**Given problem**.
Locate each line in the records below that contains the string "province" and copy it out. Case counts: a line matches only if the letters have the same capitalization.

**Task data**.
========================================================================
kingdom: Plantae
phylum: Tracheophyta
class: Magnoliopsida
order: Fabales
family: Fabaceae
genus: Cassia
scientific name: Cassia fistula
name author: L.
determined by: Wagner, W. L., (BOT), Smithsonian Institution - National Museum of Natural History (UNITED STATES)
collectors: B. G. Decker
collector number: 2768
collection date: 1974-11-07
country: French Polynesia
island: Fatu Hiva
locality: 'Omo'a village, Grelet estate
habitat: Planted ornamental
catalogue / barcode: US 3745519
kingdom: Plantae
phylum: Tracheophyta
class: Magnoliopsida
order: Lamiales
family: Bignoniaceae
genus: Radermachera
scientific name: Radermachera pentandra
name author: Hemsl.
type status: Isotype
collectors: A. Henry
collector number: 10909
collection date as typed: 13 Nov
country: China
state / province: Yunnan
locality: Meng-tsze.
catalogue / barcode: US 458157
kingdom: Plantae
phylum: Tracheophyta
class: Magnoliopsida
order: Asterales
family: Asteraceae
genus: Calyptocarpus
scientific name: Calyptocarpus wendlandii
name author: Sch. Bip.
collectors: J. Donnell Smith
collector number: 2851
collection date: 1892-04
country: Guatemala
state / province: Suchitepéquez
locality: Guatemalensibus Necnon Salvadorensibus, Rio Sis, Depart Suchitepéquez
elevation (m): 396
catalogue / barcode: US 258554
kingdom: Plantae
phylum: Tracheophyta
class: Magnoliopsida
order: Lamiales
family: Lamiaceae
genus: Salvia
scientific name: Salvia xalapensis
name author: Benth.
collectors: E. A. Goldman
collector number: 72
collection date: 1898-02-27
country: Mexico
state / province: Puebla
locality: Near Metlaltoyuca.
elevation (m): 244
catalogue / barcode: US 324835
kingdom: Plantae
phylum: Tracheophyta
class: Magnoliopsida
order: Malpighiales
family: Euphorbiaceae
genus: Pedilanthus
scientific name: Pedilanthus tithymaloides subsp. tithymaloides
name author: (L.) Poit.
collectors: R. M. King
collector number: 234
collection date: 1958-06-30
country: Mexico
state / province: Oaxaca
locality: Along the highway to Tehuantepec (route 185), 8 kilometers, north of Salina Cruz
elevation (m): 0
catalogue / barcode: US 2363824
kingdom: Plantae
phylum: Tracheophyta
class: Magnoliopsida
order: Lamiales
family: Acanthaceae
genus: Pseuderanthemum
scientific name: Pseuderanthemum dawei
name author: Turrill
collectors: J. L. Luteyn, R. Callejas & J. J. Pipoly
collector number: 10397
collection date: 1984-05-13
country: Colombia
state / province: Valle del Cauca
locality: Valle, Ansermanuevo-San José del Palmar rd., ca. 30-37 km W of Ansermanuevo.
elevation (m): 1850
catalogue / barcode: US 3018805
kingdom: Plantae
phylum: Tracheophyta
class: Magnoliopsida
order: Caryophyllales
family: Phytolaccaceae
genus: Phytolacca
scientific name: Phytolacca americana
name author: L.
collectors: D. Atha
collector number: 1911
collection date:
========================================================================
**Right answer**.
state / province: Yunnan
state / province: Suchitepéquez
state / province: Puebla
state / province: Oaxaca
state / province: Valle del Cauca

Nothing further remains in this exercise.